L’extraction de données est une violation

Selon RestorePrivacy, les données sont récentes avec des profils datés de 2020 à 2021. Ce qui signifie que LinkedIn est dans l’incapacité d’empêcher le siphonnage de données, et qu’un pirate peut donc continuer de récupérer des données. Du côté du réseau social, il a été confirmé que le fichier était bien authentique, mais on se défend de tout problème de sécurité. En clair, n’importe qui peut récupérer les données de Linkedin puisqu’il s’agit de pages publiques, mais le fait de les compiler et les vendre est un délit.

« Bien que nous enquêtions toujours sur ce problème, notre analyse initiale indique que l’ensemble de données comprend des informations récupérées à partir de LinkedIn ainsi que des informations obtenues à partir d’autres sources. Il ne s’agit pas d’une violation de données de LinkedIn et notre enquête a déterminé qu’aucune donnée privée de membre de LinkedIn n’a été exposée. L’extraction de données de LinkedIn constitue une violation de nos conditions d’utilisation et nous nous efforçons constamment de garantir la protection de la vie privée de nos membres. »

Une base de données de rêve pour une opération de phishing

Il n’en demeure pas moins que ces données incluent les identifiants de compte, les noms complets, les adresses e-mails, les numéros de téléphone, les informations sur le lieu de travail, les sexes et les liens vers d’autres comptes de réseaux sociaux… Le pirate a mis en ligne un extrait comprenant deux millions de comptes, et il le vend pour un montant à quatre chiffres (moins de 10.000 dollars donc).

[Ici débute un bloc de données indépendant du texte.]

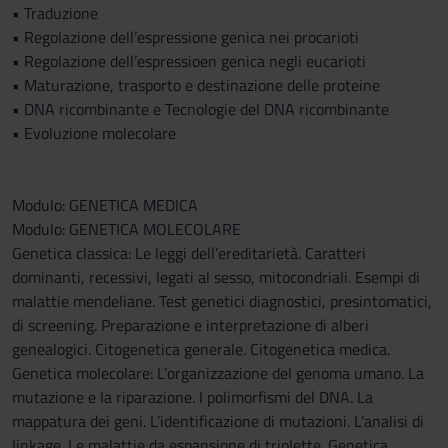
• Traduzione
• Regolazione dell’espressione genica nei procarioti
• Regolazione dell’espressioen genica negli eucarioti
• Maturazione, trasporto e destinazione delle proteine
• DNA ricombinante e Tecnologie del DNA ricombinante
• Evoluzione molecolare
Modulo: GENETICA MEDICA
Modulo: GENETICA MOLECOLARE
Genetica classica: Le leggi dell’ereditarietà. Caratteri
dominanti, recessivi, legati al sesso, mitocondriali. Esempi di
malattie mendeliane. Test genetici diagnostici, presintomatici,
di screening. Preparazione e interpretazione di alberi
genealogici. Citogenetica generale. Citogenetica medica.
Genetica molecolare: L’organizzazione del genoma umano. La
mutazione e la riparazione. I polimorfismi del DNA. La
mappatura dei geni. L’identificazione di mutazioni. L’analisi di
linkage. Le malattie da espansione di triplette. Genetica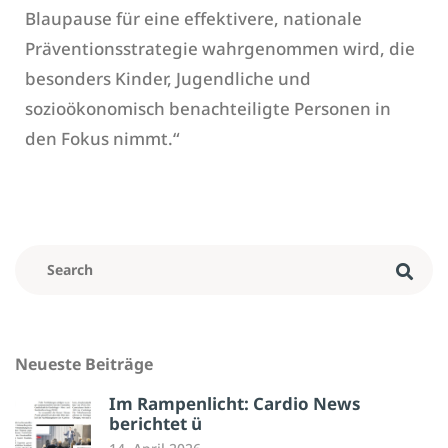
Blaupause für eine effektivere, nationale
Präventionsstrategie wahrgenommen wird, die
besonders Kinder, Jugendliche und
sozioökonomisch benachteiligte Personen in
den Fokus nimmt.“
Neueste Beiträge
Im Rampenlicht: Cardio News
berichtet ü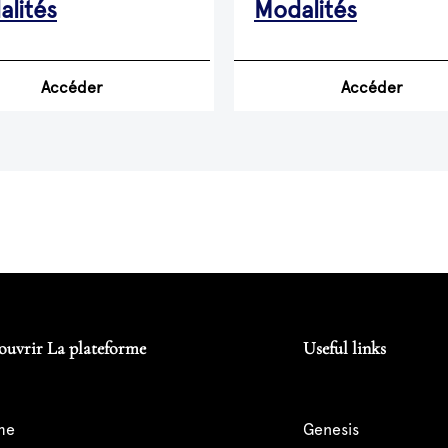
lités
Modalités
Accéder
Accéder
ouvrir La plateforme
Useful links
me
genesis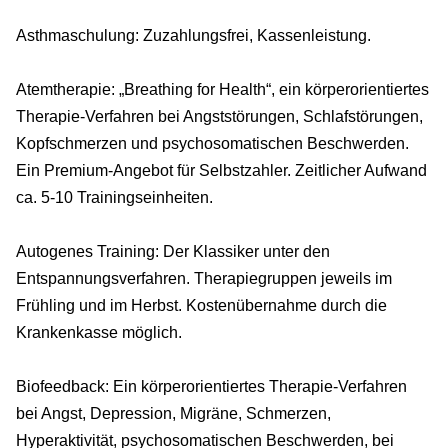
Asthmaschulung: Zuzahlungsfrei, Kassenleistung.
Atemtherapie: „Breathing for Health“, ein körperorientiertes
Therapie-Verfahren bei Angststörungen, Schlafstörungen,
Kopfschmerzen und psychosomatischen Beschwerden.
Ein Premium-Angebot für Selbstzahler. Zeitlicher Aufwand
ca. 5-10 Trainingseinheiten.
Autogenes Training: Der Klassiker unter den
Entspannungsverfahren. Therapiegruppen jeweils im
Frühling und im Herbst. Kostenübernahme durch die
Krankenkasse möglich.
Biofeedback: Ein körperorientiertes Therapie-Verfahren
bei Angst, Depression, Migräne, Schmerzen,
Hyperaktivität, psychosomatischen Beschwerden, bei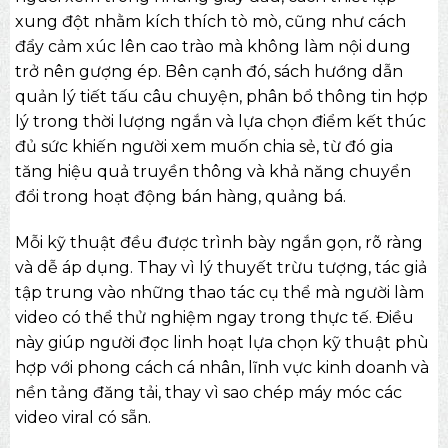
xung đột nhằm kích thích tò mò, cũng như cách
đẩy cảm xúc lên cao trào mà không làm nội dung
trở nên gượng ép. Bên cạnh đó, sách hướng dẫn
quản lý tiết tấu câu chuyện, phân bổ thông tin hợp
lý trong thời lượng ngắn và lựa chọn điểm kết thúc
đủ sức khiến người xem muốn chia sẻ, từ đó gia
tăng hiệu quả truyền thông và khả năng chuyển
đổi trong hoạt động bán hàng, quảng bá.
Mỗi kỹ thuật đều được trình bày ngắn gọn, rõ ràng
và dễ áp dụng. Thay vì lý thuyết trừu tượng, tác giả
tập trung vào những thao tác cụ thể mà người làm
video có thể thử nghiệm ngay trong thực tế. Điều
này giúp người đọc linh hoạt lựa chọn kỹ thuật phù
hợp với phong cách cá nhân, lĩnh vực kinh doanh và
nền tảng đăng tải, thay vì sao chép máy móc các
video viral có sẵn.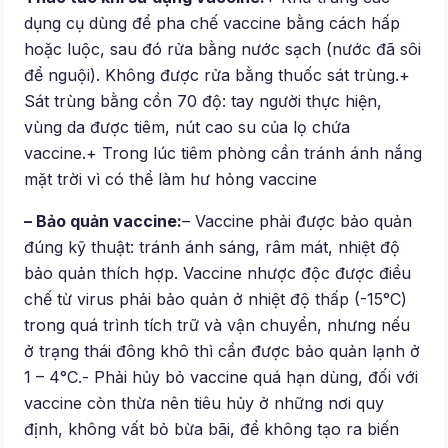
dụng cụ dùng để pha chế vaccine bằng cách hấp
hoặc luộc, sau đó rửa bằng nước sạch (nước đã sôi
để nguội). Không được rửa bằng thuốc sát trùng.+
Sát trùng bằng cồn 70 độ: tay người thực hiện,
vùng da được tiêm, nút cao su của lọ chứa
vaccine.+ Trong lúc tiêm phòng cần tránh ánh nắng
mặt trời vì có thể làm hư hỏng vaccine
– Bảo quản vaccine:
– Vaccine phải được bảo quản
đúng kỹ thuật: tránh ánh sáng, râm mát, nhiệt độ
bảo quản thích hợp. Vaccine nhược độc được điều
chế từ virus phải bảo quản ở nhiệt độ thấp (-15°C)
trong quá trình tích trữ và vận chuyển, nhưng nếu
ở trạng thái đông khô thì cần được bảo quản lạnh ở
1 – 4°C.- Phải hủy bỏ vaccine quá hạn dùng, đối với
vaccine còn thừa nên tiêu hủy ở những nơi quy
định, không vất bỏ bừa bãi, để không tạo ra biến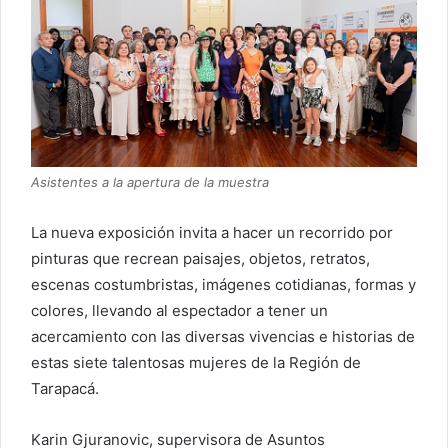
Asistentes a la apertura de la muestra
La nueva exposición invita a hacer un recorrido por
pinturas que recrean paisajes, objetos, retratos,
escenas costumbristas, imágenes cotidianas, formas y
colores, llevando al espectador a tener un
acercamiento con las diversas vivencias e historias de
estas siete talentosas mujeres de la Región de
Tarapacá.
Karin Gjuranovic, supervisora de Asuntos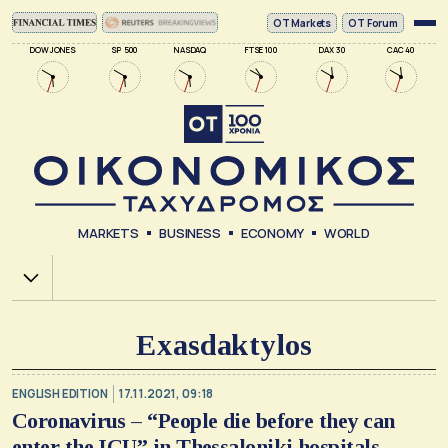
ΟΤ Markets
OT Forum
DOW JONES
SP 500
NASDAQ
FTSE 100
DAX 30
CAC 40
MARKETS
BUSINESS
ECONOMY
WORLD
Χ.Α.
Exasdaktylos
ENGLISH EDITION
17.11.2021, 09:18
Coronavirus – “People die before they can
enter the ICU” in Thessaloniki hospitals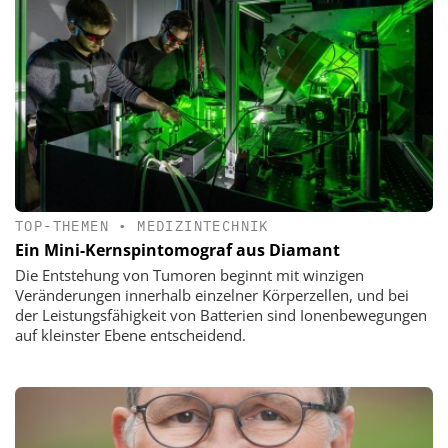
TOP-THEMEN
•
MEDIZINTECHNIK
Ein Mini-Kernspintomograf aus Diamant
Die Entstehung von Tumoren beginnt mit winzigen
Veränderungen innerhalb einzelner Körperzellen, und bei
der Leistungsfähigkeit von Batterien sind Ionenbewegungen
auf kleinster Ebene entscheidend.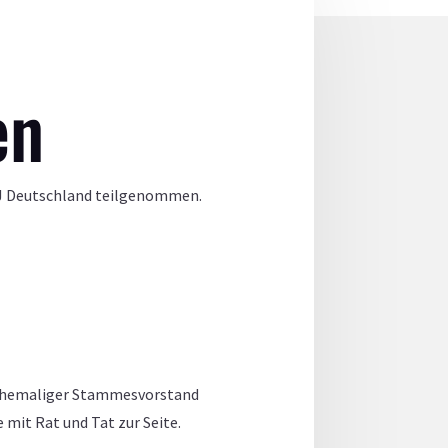
en
DKJ Deutschland teilgenommen.
er ehemaliger Stammesvorstand
 mit Rat und Tat zur Seite.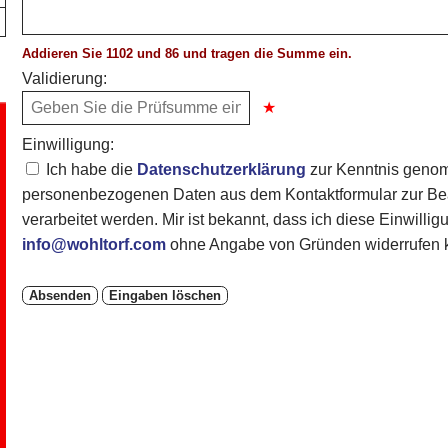
Addieren Sie 1102 und 86 und tragen die Summe ein.
Validierung:
Einwilligung:
Ich habe die
Datenschutzerklärung
zur Kenntnis genom
personenbezogenen Daten aus dem Kontaktformular zur Bea
verarbeitet werden. Mir ist bekannt, dass ich diese Einwillig
info@wohltorf.com
ohne Angabe von Gründen widerrufen 
Absenden
Eingaben löschen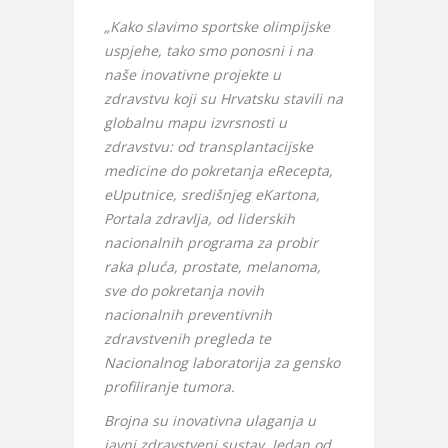
„Kako slavimo sportske olimpijske
uspjehe, tako smo ponosni i na
naše inovativne projekte u
zdravstvu koji su Hrvatsku stavili na
globalnu mapu izvrsnosti u
zdravstvu: od transplantacijske
medicine do pokretanja eRecepta,
eUputnice, središnjeg eKartona,
Portala zdravlja, od liderskih
nacionalnih programa za probir
raka pluća, prostate, melanoma,
sve do pokretanja novih
nacionalnih preventivnih
zdravstvenih pregleda te
Nacionalnog laboratorija za gensko
profiliranje tumora.
Brojna su inovativna ulaganja u
javni zdravstveni sustav. Jedan od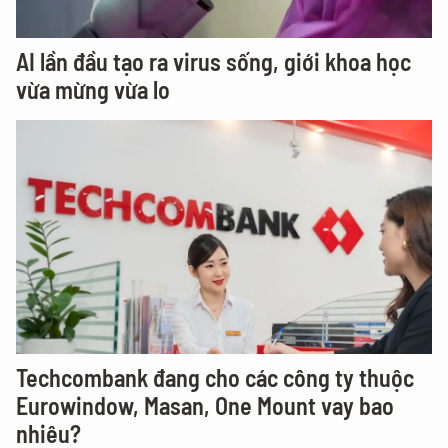
AI lần đầu tạo ra virus sống, giới khoa học
vừa mừng vừa lo
Techcombank đang cho các công ty thuộc
Eurowindow, Masan, One Mount vay bao
nhiêu?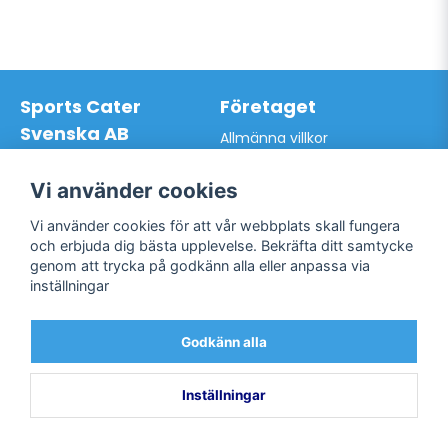
Sports Cater
Företaget
Svenska AB
Allmänna villkor
Hantverkarvägen 9A
Hur du handlar hos oss
145 63 Norsborg
Kontakta oss
Vi använder cookies
Org.nr: 559024-7762
Bli kund / Logga in
Telefon: 0761-866627
Vi använder cookies för att vår webbplats skall fungera
Mail:
info@sportscater.se
och erbjuda dig bästa upplevelse. Bekräfta ditt samtycke
genom att trycka på godkänn alla eller anpassa via
inställningar
Support
Sociala medier
Allmänna villkor
Facebook
Godkänn alla
Hur du handlar hos oss
Twitter
Kontakta oss
Bli kund / Logga in
Inställningar
Powered by Nyehandel AB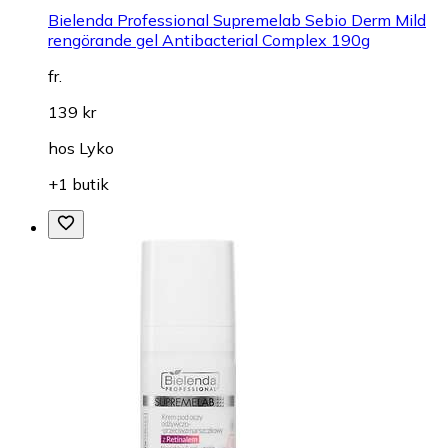
Bielenda Professional Supremelab Sebio Derm Mild
rengörande gel Antibacterial Complex 190g
fr.
139 kr
hos
Lyko
+1 butik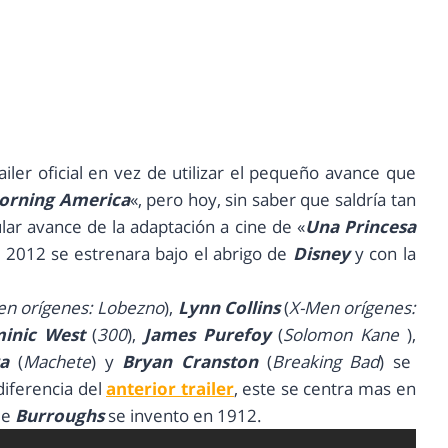
ailer oficial en vez de utilizar el pequeño avance que
orning America
«, pero hoy, sin saber que saldría tan
lar avance de la adaptación a cine de «
Una Princesa
2012 se estrenara bajo el abrigo de
Disney
y con la
en orígenes: Lobezno
),
Lynn Collins
(
X-Men orígenes:
inic West
(
300
),
James Purefoy
(
Solomon Kane
),
a
(
Machete
) y
Bryan Cranston
(
Breaking Bad
) se
diferencia del
anterior trailer
, este se centra mas en
ue
Burroughs
se invento en 1912.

On ne peut donc pas comparer avec Facebook où des mots de passe avaient été compromis et accessibles dans la base de données, mais il n’en demeure pas moins que ce type de fuite peut entraîner des problèmes de sécurité, qu’il s’agisse de spam, de phishing ou même d’usurpation d’identité. Sans oublier que des hackers, qui disposent de l’identifiant d’un compte, peuvent en chercher et trouver le mot de passe par force brute. Et quand on sait que beaucoup d’utilisateurs choisissent un mot de passe simple, le hacker n’a souvent besoin que de quelques secondes pour le trouver.